A faithful copy of all the data below, please; leave no line out.

(Stored items)
● ● ● ● ● ● ●

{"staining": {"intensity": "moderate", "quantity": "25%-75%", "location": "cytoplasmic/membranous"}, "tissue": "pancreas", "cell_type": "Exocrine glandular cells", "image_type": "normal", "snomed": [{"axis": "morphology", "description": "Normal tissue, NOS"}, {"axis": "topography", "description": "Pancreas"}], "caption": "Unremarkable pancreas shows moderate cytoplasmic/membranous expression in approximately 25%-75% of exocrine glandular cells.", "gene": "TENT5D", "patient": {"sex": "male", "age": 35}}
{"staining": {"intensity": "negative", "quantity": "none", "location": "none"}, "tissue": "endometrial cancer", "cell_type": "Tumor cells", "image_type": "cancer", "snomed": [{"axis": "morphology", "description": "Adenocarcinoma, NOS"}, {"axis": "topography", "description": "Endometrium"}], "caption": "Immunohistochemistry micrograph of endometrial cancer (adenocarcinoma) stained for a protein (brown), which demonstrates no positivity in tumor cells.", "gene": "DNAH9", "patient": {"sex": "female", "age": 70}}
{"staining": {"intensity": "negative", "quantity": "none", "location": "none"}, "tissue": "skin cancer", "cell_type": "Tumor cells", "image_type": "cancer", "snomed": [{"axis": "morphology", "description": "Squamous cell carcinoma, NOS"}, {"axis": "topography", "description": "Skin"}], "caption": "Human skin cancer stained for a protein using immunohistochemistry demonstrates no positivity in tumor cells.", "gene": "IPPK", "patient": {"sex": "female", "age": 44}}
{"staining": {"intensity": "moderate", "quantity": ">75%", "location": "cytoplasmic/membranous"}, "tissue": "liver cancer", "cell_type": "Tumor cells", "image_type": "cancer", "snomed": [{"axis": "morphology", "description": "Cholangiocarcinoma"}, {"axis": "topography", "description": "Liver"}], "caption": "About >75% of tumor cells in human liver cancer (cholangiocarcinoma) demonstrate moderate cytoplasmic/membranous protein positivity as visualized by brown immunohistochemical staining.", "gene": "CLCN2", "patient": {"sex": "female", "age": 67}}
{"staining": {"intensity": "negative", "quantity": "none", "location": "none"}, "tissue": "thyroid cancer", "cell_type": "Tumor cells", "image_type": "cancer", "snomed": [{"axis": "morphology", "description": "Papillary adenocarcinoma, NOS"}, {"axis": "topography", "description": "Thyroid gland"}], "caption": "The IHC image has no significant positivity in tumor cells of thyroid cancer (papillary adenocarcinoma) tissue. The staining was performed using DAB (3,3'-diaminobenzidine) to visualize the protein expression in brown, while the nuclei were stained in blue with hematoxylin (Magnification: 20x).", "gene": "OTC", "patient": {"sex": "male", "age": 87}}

● ● ● ● ● ● ●

◆ Result of the task ◆
{"staining": {"intensity": "moderate", "quantity": "25%-75%", "location": "cytoplasmic/membranous"}, "tissue": "pancreas", "cell_type": "Exocrine glandular cells", "image_type": "normal", "snomed": [{"axis": "morphology", "description": "Normal tissue, NOS"}, {"axis": "topography", "description": "Pancreas"}], "caption": "Unremarkable pancreas shows moderate cytoplasmic/membranous expression in approximately 25%-75% of exocrine glandular cells.", "gene": "TENT5D", "patient": {"sex": "male", "age": 35}}
{"staining": {"intensity": "negative", "quantity": "none", "location": "none"}, "tissue": "endometrial cancer", "cell_type": "Tumor cells", "image_type": "cancer", "snomed": [{"axis": "morphology", "description": "Adenocarcinoma, NOS"}, {"axis": "topography", "description": "Endometrium"}], "caption": "Immunohistochemistry micrograph of endometrial cancer (adenocarcinoma) stained for a protein (brown), which demonstrates no positivity in tumor cells.", "gene": "DNAH9", "patient": {"sex": "female", "age": 70}}
{"staining": {"intensity": "negative", "quantity": "none", "location": "none"}, "tissue": "skin cancer", "cell_type": "Tumor cells", "image_type": "cancer", "snomed": [{"axis": "morphology", "description": "Squamous cell carcinoma, NOS"}, {"axis": "topography", "description": "Skin"}], "caption": "Human skin cancer stained for a protein using immunohistochemistry demonstrates no positivity in tumor cells.", "gene": "IPPK", "patient": {"sex": "female", "age": 44}}
{"staining": {"intensity": "moderate", "quantity": ">75%", "location": "cytoplasmic/membranous"}, "tissue": "liver cancer", "cell_type": "Tumor cells", "image_type": "cancer", "snomed": [{"axis": "morphology", "description": "Cholangiocarcinoma"}, {"axis": "topography", "description": "Liver"}], "caption": "About >75% of tumor cells in human liver cancer (cholangiocarcinoma) demonstrate moderate cytoplasmic/membranous protein positivity as visualized by brown immunohistochemical staining.", "gene": "CLCN2", "patient": {"sex": "female", "age": 67}}
{"staining": {"intensity": "negative", "quantity": "none", "location": "none"}, "tissue": "thyroid cancer", "cell_type": "Tumor cells", "image_type": "cancer", "snomed": [{"axis": "morphology", "description": "Papillary adenocarcinoma, NOS"}, {"axis": "topography", "description": "Thyroid gland"}], "caption": "The IHC image has no significant positivity in tumor cells of thyroid cancer (papillary adenocarcinoma) tissue. The staining was performed using DAB (3,3'-diaminobenzidine) to visualize the protein expression in brown, while the nuclei were stained in blue with hematoxylin (Magnification: 20x).", "gene": "OTC", "patient": {"sex": "male", "age": 87}}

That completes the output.